YOUR INSTRUCTIONS: Among the lines below, take the one holding "41. Thomas, D.R.", the one holding "Disclaimer/Publisher’s Note: The", and all lines between them. Set them down exactly.

(Dataset entries)
[Start of section]
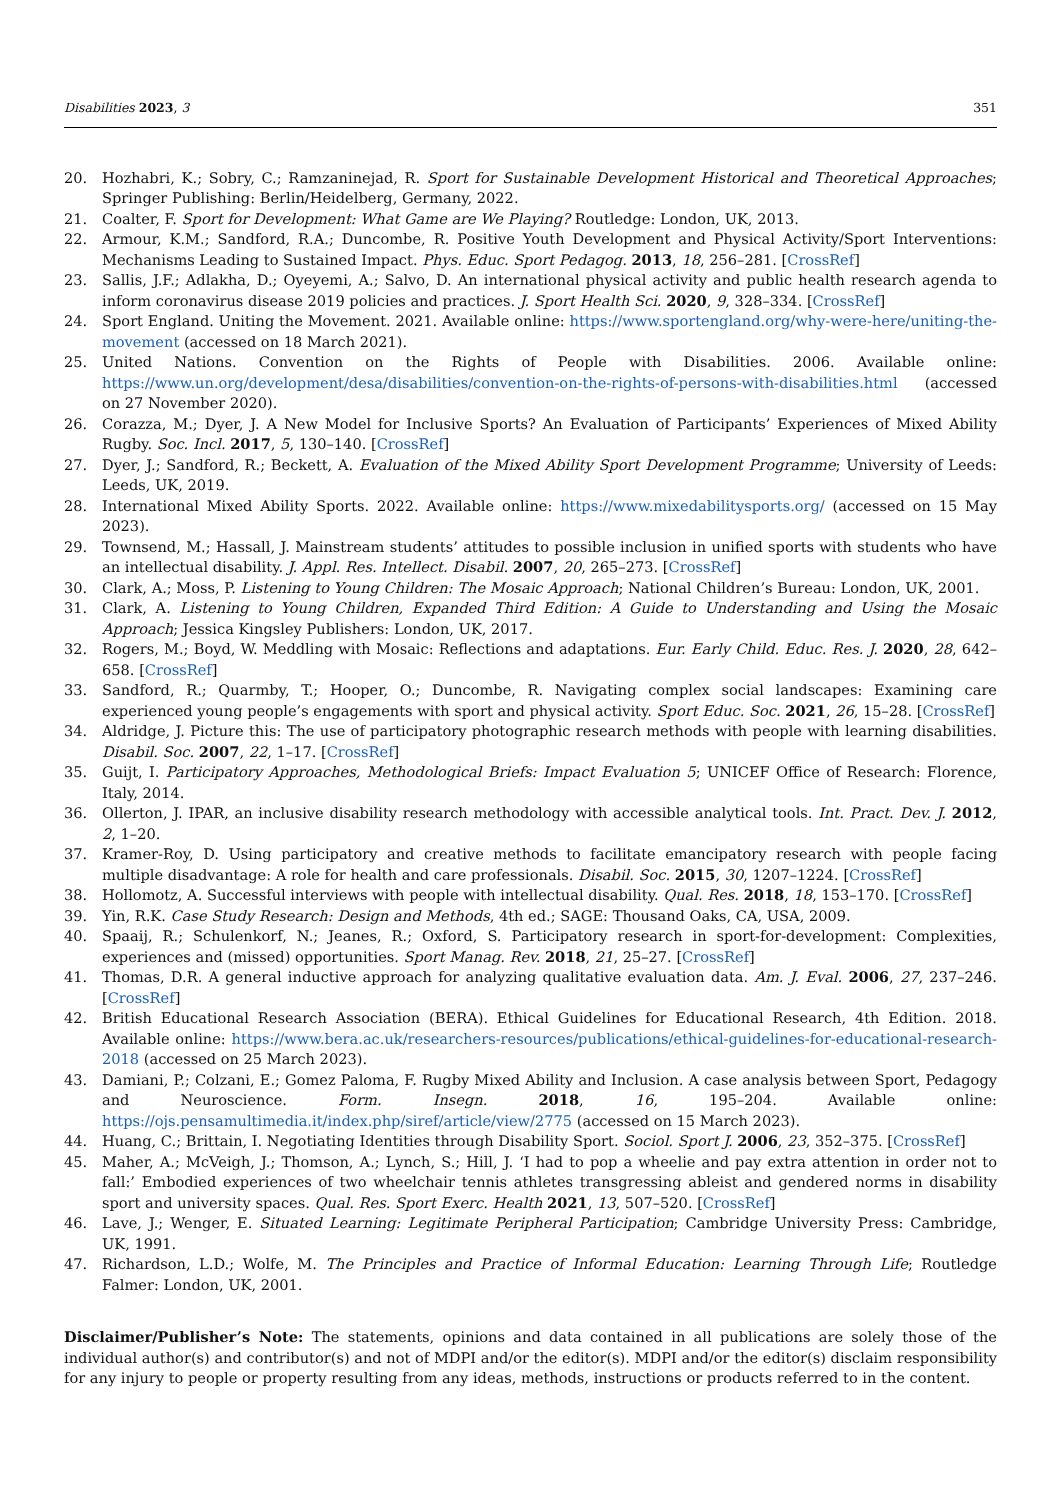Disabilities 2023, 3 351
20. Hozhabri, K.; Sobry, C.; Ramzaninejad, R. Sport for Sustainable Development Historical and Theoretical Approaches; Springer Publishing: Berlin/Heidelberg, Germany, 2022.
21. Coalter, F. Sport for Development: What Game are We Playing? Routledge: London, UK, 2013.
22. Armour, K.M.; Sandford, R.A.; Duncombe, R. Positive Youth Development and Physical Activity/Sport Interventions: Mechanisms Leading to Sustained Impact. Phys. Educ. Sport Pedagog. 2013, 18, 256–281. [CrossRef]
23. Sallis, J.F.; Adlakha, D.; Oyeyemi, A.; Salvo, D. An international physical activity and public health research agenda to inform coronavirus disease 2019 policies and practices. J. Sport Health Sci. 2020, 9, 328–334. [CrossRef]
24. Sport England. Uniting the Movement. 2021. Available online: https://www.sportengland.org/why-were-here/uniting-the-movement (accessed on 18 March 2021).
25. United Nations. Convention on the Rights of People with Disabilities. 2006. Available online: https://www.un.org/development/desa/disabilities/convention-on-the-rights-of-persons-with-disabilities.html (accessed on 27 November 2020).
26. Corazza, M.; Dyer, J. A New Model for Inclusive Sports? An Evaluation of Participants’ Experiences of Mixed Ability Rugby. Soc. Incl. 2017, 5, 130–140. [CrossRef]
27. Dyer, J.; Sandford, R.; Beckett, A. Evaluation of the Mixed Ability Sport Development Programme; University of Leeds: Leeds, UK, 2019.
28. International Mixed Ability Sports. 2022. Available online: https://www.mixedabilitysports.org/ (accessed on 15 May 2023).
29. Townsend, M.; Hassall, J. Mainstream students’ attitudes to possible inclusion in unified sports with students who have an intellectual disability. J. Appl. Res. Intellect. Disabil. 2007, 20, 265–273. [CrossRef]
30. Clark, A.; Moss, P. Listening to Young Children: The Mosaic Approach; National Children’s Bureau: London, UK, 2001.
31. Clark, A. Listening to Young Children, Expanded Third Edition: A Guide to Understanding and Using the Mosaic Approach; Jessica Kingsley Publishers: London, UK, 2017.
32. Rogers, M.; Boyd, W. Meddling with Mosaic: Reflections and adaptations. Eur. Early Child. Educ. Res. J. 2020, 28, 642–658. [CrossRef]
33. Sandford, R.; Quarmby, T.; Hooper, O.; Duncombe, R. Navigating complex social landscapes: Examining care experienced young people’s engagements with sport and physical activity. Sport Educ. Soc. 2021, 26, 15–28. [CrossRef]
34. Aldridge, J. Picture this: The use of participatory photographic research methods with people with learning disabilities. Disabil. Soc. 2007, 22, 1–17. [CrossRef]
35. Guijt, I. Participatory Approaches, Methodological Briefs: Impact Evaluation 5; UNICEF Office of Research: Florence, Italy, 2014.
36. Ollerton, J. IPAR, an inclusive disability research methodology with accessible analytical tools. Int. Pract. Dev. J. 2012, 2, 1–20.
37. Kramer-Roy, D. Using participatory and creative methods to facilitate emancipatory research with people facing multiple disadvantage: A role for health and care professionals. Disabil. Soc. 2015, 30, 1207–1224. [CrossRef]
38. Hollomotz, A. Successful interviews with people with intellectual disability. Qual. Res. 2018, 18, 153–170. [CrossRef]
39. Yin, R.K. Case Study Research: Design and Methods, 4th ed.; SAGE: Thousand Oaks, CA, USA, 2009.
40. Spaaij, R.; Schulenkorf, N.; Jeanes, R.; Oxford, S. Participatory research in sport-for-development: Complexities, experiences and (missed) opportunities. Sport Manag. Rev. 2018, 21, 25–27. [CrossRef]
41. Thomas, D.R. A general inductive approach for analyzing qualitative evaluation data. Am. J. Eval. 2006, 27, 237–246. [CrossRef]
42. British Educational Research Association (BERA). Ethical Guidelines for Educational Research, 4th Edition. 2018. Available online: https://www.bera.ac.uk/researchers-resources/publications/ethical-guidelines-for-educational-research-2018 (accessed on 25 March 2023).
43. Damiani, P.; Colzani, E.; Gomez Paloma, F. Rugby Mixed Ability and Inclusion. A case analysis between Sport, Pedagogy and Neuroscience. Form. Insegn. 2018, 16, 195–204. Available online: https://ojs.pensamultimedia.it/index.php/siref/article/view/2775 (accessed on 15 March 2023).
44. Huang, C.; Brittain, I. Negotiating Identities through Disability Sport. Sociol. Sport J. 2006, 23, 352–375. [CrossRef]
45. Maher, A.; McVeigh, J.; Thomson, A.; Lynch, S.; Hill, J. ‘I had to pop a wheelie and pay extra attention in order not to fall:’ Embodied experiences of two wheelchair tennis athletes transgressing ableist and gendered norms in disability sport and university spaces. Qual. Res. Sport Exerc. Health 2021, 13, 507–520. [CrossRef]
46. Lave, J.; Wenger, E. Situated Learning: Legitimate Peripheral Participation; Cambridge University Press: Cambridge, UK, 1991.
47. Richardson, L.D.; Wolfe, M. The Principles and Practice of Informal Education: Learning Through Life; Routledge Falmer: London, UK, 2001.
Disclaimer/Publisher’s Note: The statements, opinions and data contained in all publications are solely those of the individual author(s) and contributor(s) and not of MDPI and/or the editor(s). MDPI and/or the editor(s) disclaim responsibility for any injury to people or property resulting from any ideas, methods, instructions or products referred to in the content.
[End of section]
[Start of section]
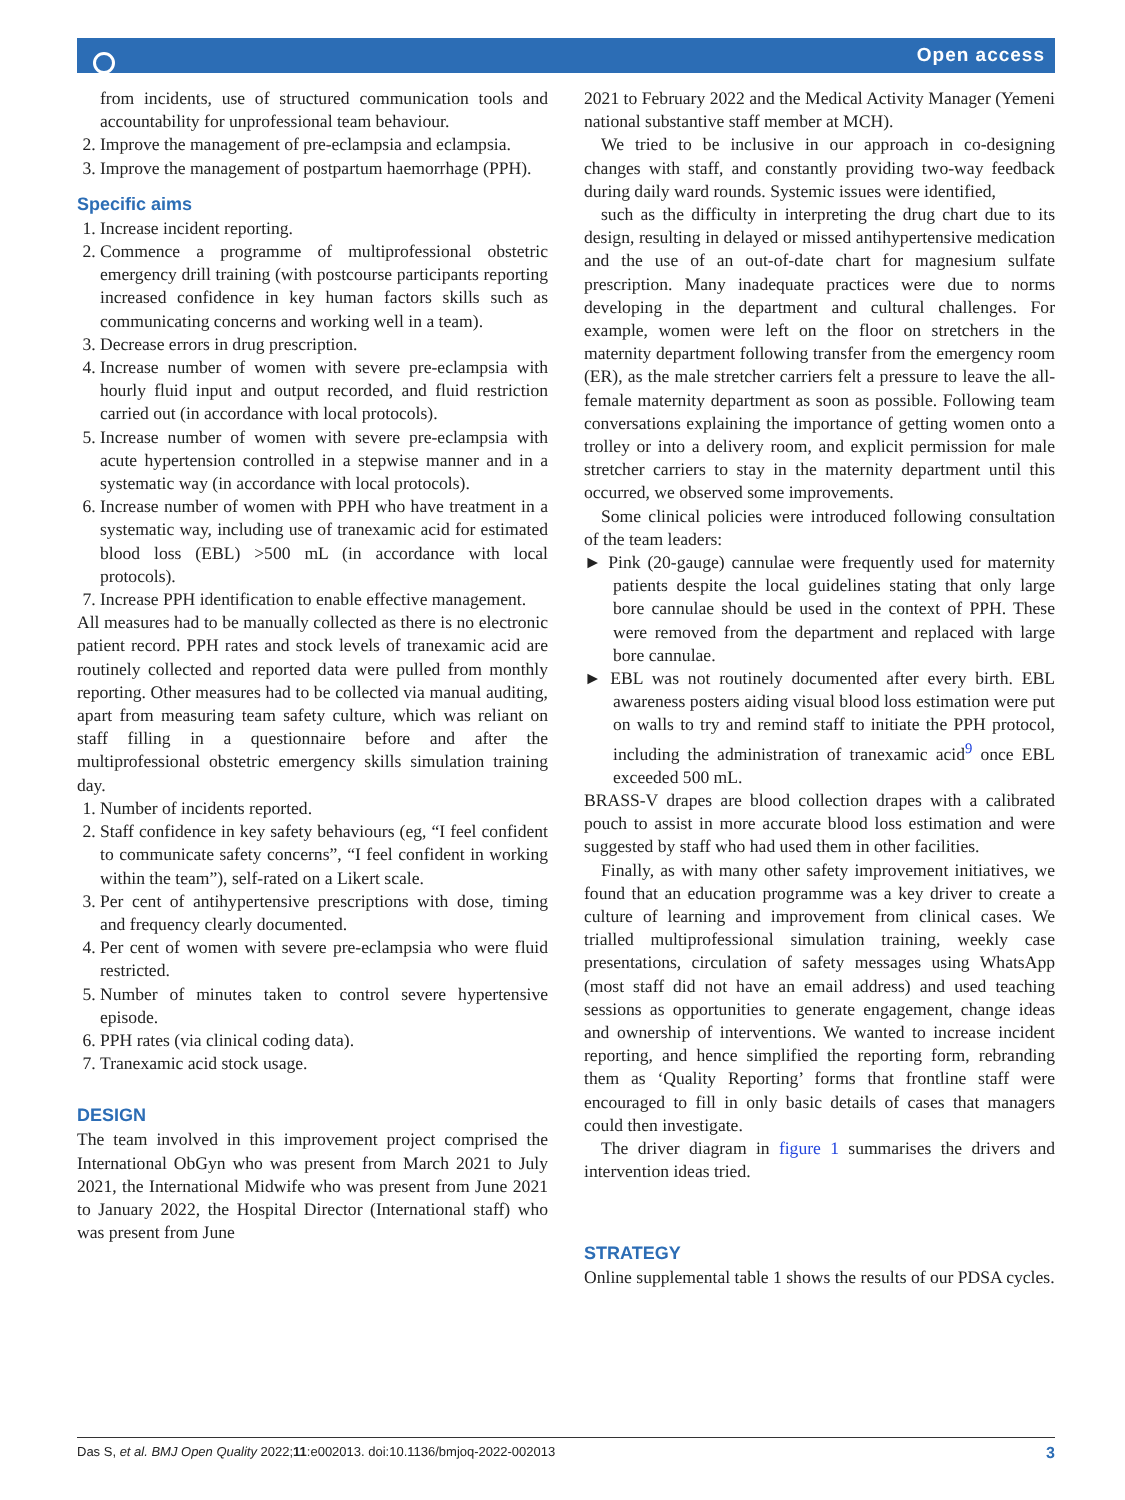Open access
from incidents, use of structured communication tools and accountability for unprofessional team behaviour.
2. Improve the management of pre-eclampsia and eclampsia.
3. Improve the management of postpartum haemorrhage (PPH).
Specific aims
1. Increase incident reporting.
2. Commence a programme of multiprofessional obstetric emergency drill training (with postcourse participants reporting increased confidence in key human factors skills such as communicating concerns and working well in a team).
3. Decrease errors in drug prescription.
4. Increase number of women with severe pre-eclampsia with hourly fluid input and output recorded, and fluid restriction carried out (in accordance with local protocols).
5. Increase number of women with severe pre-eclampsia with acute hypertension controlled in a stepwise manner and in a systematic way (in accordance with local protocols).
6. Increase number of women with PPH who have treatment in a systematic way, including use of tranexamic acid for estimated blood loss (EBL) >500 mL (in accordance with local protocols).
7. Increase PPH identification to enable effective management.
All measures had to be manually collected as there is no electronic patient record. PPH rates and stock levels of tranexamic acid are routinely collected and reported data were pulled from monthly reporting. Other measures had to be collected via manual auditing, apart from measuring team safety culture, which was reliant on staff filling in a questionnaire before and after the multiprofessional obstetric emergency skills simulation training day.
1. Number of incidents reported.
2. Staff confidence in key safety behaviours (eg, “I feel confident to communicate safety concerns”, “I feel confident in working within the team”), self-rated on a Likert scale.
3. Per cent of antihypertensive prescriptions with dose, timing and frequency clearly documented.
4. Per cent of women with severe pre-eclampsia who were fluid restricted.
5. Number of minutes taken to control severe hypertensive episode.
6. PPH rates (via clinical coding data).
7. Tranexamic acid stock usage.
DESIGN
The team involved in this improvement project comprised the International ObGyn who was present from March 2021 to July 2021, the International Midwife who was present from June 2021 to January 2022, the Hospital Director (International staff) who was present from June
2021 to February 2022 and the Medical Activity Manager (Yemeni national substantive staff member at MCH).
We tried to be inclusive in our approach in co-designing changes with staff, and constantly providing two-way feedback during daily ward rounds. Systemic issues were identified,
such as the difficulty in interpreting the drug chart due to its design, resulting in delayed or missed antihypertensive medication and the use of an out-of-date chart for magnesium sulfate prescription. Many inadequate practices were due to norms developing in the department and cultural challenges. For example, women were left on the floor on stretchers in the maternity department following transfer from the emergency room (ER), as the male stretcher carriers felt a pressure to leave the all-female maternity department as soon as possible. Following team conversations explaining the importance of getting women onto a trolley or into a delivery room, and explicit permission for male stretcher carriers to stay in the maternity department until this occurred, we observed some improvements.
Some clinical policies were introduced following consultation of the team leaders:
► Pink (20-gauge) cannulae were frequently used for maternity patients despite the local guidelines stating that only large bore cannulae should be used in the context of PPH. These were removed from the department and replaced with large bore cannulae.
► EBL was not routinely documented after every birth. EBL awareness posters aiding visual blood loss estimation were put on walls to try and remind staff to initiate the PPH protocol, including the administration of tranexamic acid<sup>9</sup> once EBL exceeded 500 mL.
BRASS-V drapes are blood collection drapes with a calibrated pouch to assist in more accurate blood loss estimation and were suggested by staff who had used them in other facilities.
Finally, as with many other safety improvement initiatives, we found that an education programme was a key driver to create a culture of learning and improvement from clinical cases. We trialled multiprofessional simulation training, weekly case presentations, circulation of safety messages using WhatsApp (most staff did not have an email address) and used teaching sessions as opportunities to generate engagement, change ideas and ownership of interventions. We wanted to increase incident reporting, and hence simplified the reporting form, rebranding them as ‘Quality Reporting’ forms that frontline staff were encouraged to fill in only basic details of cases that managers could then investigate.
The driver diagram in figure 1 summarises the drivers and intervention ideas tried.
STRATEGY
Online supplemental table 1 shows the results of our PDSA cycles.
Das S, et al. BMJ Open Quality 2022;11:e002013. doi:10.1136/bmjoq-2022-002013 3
[End of section]
REPLY TO THE EXERCISE:
41. Thomas, D.R. A general inductive approach for analyzing qualitative evaluation data. Am. J. Eval. 2006, 27, 237–246. [CrossRef]
42. British Educational Research Association (BERA). Ethical Guidelines for Educational Research, 4th Edition. 2018. Available online: https://www.bera.ac.uk/researchers-resources/publications/ethical-guidelines-for-educational-research-2018 (accessed on 25 March 2023).
43. Damiani, P.; Colzani, E.; Gomez Paloma, F. Rugby Mixed Ability and Inclusion. A case analysis between Sport, Pedagogy and Neuroscience. Form. Insegn. 2018, 16, 195–204. Available online: https://ojs.pensamultimedia.it/index.php/siref/article/view/2775 (accessed on 15 March 2023).
44. Huang, C.; Brittain, I. Negotiating Identities through Disability Sport. Sociol. Sport J. 2006, 23, 352–375. [CrossRef]
45. Maher, A.; McVeigh, J.; Thomson, A.; Lynch, S.; Hill, J. ‘I had to pop a wheelie and pay extra attention in order not to fall:’ Embodied experiences of two wheelchair tennis athletes transgressing ableist and gendered norms in disability sport and university spaces. Qual. Res. Sport Exerc. Health 2021, 13, 507–520. [CrossRef]
46. Lave, J.; Wenger, E. Situated Learning: Legitimate Peripheral Participation; Cambridge University Press: Cambridge, UK, 1991.
47. Richardson, L.D.; Wolfe, M. The Principles and Practice of Informal Education: Learning Through Life; Routledge Falmer: London, UK, 2001.
Disclaimer/Publisher’s Note: The statements, opinions and data contained in all publications are solely those of the individual author(s) and contributor(s) and not of MDPI and/or the editor(s). MDPI and/or the editor(s) disclaim responsibility for any injury to people or property resulting from any ideas, methods, instructions or products referred to in the content.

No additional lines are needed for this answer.